TEMPO.CO, Beijing - Cina akan menawarkan paket wisata kapal pesiar reguler menuju Kepulauan Spratly di Laut Cina Selatan pada 2020. Rencana ini memancing kejengkelan sejumlah negara yang mengklaim perairan yang disengketakan tersebut.
"Provinsi Hainan berencana menyediakan jalur pelayaran dan perjalanan pesiar bisnis Laut Cina Selatan antarnegara meliputi sepanjang Jalan Sutera Maritim," kata seorang pejabat Provinsi Hainan, seperti dilansir surat kabar resmi China Daily, Rabu, 22 Juni 2016.
Rencana ini mengacu pada inisiatif Presiden Xi Jinping yang ingin meningkatkan investasi dan perdagangan. Namun rencana itu membangkitkan kemarahan Amerika Serikat dan sekutu regionalnya karena klaim sepihak Cina atas perairan tersebut. Apalagi Cina telah mendorong adanya rencana kehadiran sipil di pulau-pulau yang disengketakan.
Cina mengklaim 90 persen potensi energi yang ada di Laut Cina Selatan. Brunei, Malaysia, Filipina, Vietnam, dan Taiwan mengklaim sebagian dari daerah tersebut. Perairan di dekat Kepulauan Spratly ini menjadi perebutan karena sering dilintasi kapal dan diperkirakan memiliki nilai perdagangan sebesar US$ 5 triliun tiap tahun.
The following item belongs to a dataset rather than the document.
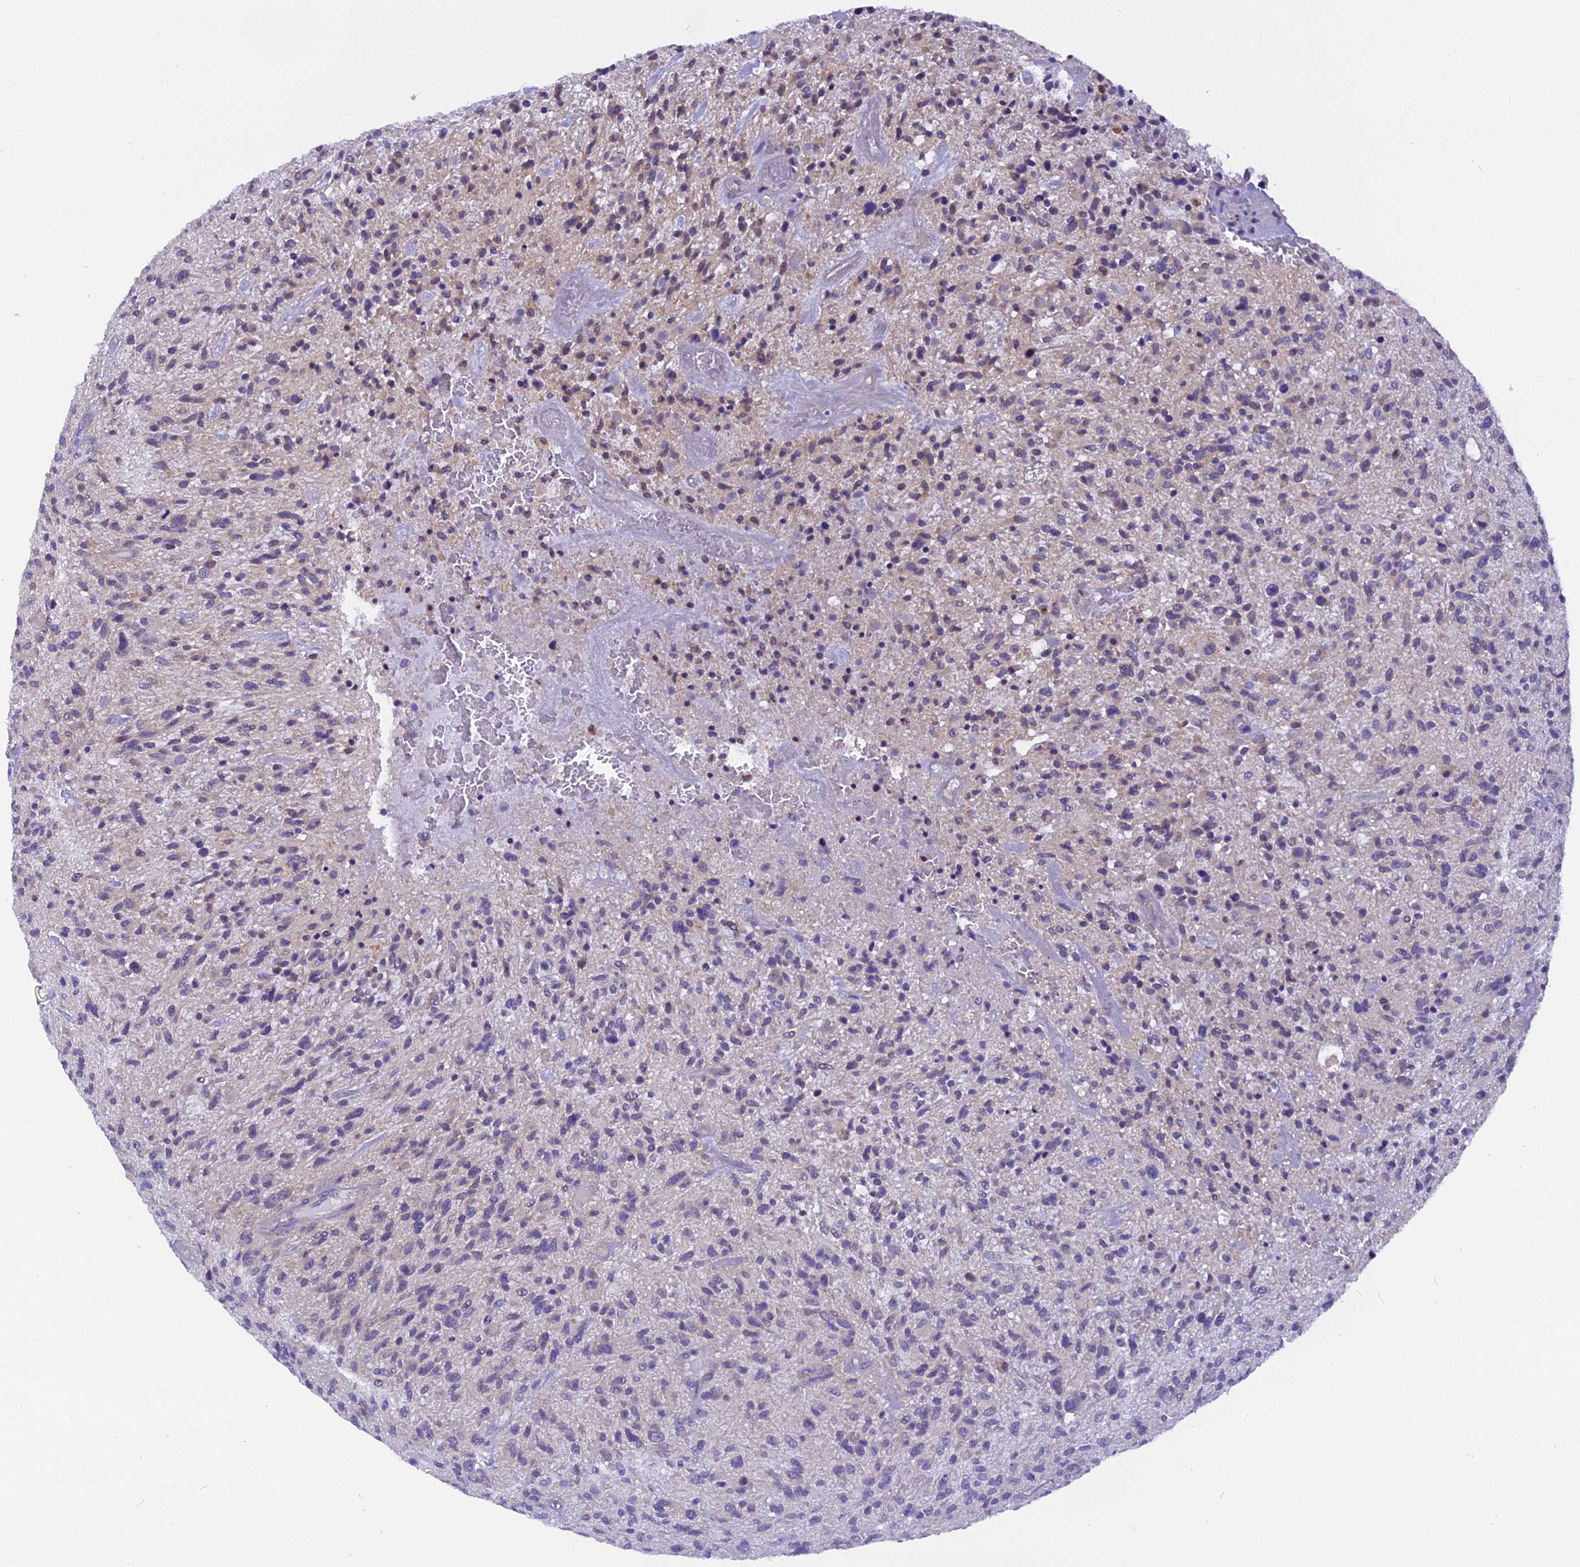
{"staining": {"intensity": "negative", "quantity": "none", "location": "none"}, "tissue": "glioma", "cell_type": "Tumor cells", "image_type": "cancer", "snomed": [{"axis": "morphology", "description": "Glioma, malignant, High grade"}, {"axis": "topography", "description": "Brain"}], "caption": "This is a photomicrograph of immunohistochemistry staining of glioma, which shows no expression in tumor cells.", "gene": "TRIM3", "patient": {"sex": "male", "age": 47}}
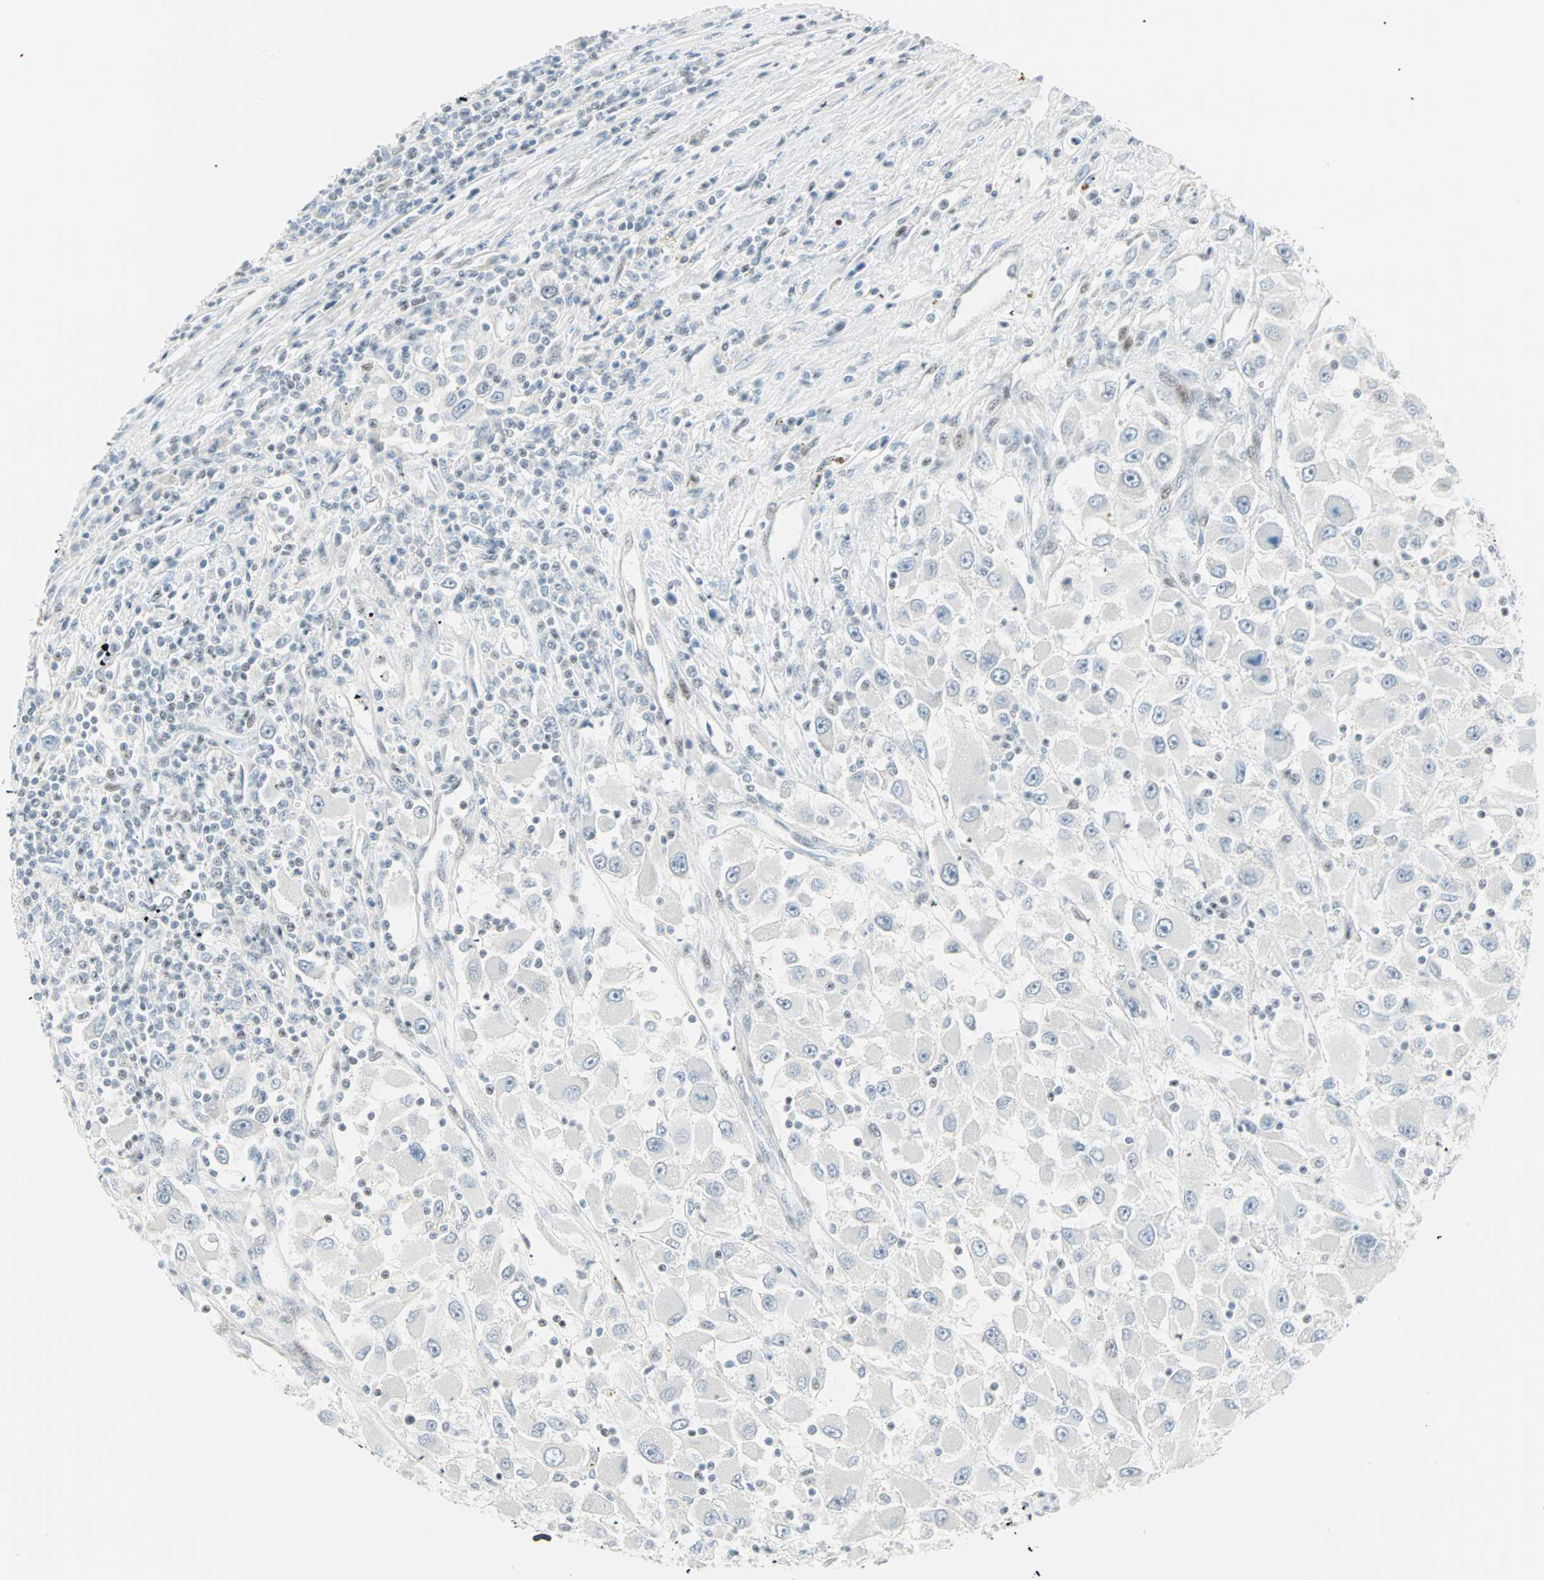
{"staining": {"intensity": "negative", "quantity": "none", "location": "none"}, "tissue": "renal cancer", "cell_type": "Tumor cells", "image_type": "cancer", "snomed": [{"axis": "morphology", "description": "Adenocarcinoma, NOS"}, {"axis": "topography", "description": "Kidney"}], "caption": "Protein analysis of renal cancer (adenocarcinoma) reveals no significant staining in tumor cells. (Stains: DAB (3,3'-diaminobenzidine) immunohistochemistry with hematoxylin counter stain, Microscopy: brightfield microscopy at high magnification).", "gene": "PKNOX1", "patient": {"sex": "female", "age": 52}}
Provinsi Pulau Hainan akan mengoperasikan perjalanan rutin ke Spratly dalam menanggapi meningkatnya permintaan. Selain menawarkan pelayaran ke perairan itu, Cina juga akan membangun pulau buatan, lapangan udara, dan fasilitas militer. Hal ini telah memicu ketegangan di Asia Tenggara, meskipun menurut pemerintah Cina sebagian besar konstruksi tersebut ditujukan untuk kegiatan sipil.
Analisis menuturkan rencana pembangunan Cina di Spratly akan membawa Beijing langsung berada di jantung maritim Asia Tenggara.